Just a few words of advice for those who are considering becoming a private lender. Although there are many honest, competant people and businesses out there with which you can forge a good and profitable relationship, there are many charlatans as well.

When interviewing someone with which you are considering doing a private loan here are a few things to keep in mind:

1. It is a good idea that they have some 'skin in the game.' If you are financing the entire deal then you, and not them, are going to be on the loosing end if the deal goes south.

2. Have a good and competent attorney review the documents and attend the closing. A lot of potentially bad things can happen at closing and you want someone there representing your interests. It might seem a bit costly but how much money are you going to lend? Or to put it another way; How much money do you have to loose?

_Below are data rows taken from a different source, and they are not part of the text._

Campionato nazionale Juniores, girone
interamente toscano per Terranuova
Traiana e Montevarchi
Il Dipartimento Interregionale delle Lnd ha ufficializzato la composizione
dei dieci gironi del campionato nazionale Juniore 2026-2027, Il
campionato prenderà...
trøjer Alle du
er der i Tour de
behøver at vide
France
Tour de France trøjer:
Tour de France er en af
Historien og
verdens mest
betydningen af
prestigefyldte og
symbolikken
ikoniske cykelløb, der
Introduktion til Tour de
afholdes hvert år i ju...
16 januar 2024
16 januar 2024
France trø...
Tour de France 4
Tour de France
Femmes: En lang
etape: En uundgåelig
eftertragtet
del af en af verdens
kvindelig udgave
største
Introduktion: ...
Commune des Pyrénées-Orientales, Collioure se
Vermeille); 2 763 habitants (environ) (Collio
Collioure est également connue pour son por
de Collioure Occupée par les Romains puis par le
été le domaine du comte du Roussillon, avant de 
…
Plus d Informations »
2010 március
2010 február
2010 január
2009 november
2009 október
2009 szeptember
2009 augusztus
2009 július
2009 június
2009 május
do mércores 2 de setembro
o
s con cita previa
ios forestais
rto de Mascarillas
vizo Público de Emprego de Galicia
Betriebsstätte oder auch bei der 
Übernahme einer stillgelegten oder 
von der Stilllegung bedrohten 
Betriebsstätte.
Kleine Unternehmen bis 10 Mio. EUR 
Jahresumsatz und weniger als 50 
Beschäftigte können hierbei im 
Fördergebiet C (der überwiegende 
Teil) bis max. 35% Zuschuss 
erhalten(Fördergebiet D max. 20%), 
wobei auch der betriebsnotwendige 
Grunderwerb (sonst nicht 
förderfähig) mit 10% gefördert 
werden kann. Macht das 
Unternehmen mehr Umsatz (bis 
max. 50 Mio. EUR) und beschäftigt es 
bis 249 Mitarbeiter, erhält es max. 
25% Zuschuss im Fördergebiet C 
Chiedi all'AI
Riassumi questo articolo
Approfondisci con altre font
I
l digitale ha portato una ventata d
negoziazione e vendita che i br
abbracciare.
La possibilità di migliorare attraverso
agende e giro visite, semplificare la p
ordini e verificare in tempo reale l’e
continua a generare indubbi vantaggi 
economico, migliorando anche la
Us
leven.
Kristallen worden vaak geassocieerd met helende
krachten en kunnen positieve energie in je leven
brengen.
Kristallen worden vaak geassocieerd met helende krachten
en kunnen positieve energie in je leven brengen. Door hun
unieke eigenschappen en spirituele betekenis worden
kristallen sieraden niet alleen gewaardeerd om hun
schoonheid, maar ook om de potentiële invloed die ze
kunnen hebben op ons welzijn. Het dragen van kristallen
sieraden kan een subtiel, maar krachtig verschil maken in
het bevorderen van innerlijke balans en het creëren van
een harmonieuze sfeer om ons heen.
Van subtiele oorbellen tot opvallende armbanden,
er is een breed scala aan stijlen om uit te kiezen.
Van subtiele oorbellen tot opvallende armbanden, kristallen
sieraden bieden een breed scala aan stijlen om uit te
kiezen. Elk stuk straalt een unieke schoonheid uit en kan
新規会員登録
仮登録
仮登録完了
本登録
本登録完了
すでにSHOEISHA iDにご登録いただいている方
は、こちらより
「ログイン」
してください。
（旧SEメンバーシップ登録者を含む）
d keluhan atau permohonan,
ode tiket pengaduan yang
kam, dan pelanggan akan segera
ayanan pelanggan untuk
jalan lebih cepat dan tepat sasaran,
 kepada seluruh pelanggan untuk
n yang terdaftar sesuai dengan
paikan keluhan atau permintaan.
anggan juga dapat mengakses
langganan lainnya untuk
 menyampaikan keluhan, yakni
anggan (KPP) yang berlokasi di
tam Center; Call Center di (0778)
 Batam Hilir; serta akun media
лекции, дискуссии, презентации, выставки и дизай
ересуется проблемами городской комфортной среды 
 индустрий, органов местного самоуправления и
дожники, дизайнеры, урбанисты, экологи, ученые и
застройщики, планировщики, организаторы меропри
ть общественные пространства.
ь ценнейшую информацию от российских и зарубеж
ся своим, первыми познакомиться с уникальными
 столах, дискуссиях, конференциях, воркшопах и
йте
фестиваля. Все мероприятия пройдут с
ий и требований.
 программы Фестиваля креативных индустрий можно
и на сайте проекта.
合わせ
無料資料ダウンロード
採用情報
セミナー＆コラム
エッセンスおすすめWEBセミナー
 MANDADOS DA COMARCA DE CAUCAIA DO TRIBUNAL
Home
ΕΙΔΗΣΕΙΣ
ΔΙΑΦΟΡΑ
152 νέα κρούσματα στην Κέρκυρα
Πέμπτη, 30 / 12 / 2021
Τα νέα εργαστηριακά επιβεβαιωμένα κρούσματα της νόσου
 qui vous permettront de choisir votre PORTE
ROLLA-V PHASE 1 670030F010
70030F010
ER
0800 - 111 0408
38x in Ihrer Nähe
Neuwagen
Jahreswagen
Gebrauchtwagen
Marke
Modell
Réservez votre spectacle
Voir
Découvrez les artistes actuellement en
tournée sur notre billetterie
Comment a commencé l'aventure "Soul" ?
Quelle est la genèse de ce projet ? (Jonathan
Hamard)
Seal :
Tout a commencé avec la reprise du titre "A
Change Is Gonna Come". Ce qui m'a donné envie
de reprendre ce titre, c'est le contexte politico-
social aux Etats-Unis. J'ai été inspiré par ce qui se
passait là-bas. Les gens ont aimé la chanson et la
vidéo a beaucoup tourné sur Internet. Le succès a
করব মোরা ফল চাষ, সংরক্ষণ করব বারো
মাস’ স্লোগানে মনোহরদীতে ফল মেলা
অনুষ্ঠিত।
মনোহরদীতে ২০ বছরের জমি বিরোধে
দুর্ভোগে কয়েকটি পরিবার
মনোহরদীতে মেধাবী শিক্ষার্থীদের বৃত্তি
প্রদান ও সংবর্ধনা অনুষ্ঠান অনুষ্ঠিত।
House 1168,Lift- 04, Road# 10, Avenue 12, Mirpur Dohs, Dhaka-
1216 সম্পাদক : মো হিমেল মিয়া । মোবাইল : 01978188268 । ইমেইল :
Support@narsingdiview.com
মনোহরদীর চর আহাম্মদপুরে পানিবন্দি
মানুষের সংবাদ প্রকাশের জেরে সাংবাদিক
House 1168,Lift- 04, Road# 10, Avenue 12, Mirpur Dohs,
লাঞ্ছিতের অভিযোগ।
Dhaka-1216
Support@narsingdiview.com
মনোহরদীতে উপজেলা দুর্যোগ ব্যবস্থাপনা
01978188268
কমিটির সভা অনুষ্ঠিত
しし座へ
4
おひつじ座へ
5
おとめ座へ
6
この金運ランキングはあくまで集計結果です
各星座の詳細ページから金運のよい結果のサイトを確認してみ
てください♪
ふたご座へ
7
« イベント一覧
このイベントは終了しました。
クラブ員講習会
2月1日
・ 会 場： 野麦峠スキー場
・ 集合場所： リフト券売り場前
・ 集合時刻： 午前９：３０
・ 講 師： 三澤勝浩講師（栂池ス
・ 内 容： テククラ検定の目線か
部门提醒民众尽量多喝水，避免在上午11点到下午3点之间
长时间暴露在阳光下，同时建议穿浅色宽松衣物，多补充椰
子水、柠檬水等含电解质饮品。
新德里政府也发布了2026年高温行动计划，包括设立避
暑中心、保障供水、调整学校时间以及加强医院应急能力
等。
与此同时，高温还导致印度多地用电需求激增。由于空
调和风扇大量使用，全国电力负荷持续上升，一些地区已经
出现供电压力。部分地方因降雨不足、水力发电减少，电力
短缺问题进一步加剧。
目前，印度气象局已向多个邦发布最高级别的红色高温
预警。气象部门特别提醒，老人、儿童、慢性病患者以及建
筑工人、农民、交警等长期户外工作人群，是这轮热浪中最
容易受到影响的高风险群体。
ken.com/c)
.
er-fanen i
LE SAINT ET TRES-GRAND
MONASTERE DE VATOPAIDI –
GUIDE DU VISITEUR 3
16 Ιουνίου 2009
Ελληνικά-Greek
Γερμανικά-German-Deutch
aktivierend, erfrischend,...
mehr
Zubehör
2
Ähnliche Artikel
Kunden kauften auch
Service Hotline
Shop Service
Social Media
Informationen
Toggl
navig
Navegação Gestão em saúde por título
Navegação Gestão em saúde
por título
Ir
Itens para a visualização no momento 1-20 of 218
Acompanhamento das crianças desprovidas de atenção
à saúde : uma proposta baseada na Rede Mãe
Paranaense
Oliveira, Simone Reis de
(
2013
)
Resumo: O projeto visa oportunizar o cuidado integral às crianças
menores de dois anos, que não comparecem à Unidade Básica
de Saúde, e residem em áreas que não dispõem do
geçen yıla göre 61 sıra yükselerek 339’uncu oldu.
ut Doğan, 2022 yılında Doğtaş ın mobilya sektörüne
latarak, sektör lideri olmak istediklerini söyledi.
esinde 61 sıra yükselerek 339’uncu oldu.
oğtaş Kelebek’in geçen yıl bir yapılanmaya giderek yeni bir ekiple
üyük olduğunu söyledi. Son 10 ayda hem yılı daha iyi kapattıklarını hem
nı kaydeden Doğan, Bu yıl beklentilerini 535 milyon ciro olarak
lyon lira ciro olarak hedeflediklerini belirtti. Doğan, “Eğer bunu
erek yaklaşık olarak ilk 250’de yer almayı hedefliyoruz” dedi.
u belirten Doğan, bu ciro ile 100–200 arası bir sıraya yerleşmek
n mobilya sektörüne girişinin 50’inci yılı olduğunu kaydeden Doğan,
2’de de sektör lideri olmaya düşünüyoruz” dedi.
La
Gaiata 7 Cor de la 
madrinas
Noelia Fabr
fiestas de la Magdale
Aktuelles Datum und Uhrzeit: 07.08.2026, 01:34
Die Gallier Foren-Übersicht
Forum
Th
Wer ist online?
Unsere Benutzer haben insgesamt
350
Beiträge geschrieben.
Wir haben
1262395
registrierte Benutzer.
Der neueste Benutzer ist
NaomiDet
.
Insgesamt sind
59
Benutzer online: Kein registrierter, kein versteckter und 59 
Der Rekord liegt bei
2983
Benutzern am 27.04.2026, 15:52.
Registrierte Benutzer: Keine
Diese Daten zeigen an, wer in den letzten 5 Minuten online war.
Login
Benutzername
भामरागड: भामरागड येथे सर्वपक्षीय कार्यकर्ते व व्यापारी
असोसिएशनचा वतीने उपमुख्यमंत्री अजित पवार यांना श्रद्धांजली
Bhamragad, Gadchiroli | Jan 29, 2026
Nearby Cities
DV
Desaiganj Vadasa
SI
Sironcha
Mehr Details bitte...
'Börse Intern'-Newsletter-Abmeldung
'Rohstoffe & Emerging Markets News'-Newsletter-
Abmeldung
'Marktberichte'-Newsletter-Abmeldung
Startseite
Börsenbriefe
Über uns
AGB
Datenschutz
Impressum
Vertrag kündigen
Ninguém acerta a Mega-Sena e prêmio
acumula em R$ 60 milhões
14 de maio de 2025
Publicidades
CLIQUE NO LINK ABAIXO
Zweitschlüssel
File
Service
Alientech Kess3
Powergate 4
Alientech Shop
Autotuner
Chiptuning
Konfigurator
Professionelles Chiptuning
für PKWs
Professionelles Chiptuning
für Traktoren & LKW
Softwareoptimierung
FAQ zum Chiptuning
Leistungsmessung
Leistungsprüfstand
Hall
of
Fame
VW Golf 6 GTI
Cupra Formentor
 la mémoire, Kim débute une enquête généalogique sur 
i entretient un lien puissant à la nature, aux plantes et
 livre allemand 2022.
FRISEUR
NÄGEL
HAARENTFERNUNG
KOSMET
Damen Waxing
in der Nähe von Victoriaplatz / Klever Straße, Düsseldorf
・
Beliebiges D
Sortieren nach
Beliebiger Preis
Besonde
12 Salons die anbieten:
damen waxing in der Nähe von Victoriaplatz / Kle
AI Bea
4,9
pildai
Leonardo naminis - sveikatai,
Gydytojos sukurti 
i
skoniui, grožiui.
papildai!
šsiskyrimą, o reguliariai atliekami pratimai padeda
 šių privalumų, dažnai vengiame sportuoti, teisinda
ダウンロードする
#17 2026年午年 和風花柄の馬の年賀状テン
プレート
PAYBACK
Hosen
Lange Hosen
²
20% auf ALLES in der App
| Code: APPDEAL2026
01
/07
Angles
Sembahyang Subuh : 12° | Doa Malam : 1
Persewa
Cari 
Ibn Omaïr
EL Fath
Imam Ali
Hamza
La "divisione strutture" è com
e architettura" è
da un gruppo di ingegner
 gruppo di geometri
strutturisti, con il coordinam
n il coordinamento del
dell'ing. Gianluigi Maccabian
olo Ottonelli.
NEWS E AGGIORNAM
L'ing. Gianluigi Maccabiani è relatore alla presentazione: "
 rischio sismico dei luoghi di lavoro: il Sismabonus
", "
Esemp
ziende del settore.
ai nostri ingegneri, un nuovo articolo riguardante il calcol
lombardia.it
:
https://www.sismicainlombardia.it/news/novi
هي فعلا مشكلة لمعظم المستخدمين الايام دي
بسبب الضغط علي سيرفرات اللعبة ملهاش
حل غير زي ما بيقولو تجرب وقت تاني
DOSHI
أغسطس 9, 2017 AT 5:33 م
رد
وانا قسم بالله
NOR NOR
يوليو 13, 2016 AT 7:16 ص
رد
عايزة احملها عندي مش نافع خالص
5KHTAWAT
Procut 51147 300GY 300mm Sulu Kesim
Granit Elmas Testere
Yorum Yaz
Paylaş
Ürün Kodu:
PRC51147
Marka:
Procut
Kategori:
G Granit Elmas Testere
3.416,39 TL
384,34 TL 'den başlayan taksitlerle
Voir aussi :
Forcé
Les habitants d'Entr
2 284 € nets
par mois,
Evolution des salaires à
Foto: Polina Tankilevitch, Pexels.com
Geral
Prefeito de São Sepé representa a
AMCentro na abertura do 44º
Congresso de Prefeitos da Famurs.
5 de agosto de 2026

3. Do at least a cursory internet search on the potential borrower. Try to ascertain his/her/their reputation. Is their reputation good? Then perhaps you should contact someone who has done business with them before. A competent attorney may be able to help with this as well or perhaps a 'Skip Tracer.'

4. Whether this is flip or a long term buy and hold it is still your capital at risk and you must think like a bank because you are the bank. Take a look at what banks do before lending to anyone. This is not to say that you have the resources of a bank but just keep in mind that there is a reason that banks have huge buildings and that most of us have much smaller houses.

5. Be sure to get both a registered mortgage as well as a note from the borrower. Have your attorney review both of these documents. This is critical and should not be overlooked.

6. One final piece of advise regarding you potential borrower: Check to make sure that there are no outstanding legal judgements against them. If there are outstanding judgements against them you may be the one who, unknowingly, may pay them off.

In this day of very low interest rates private lending might seem attractive. In some cases it can be beneficial and profitable for both parties. Just be sure to approach the potential investment/borrower with a bankers perspective and a healthy dose of caution.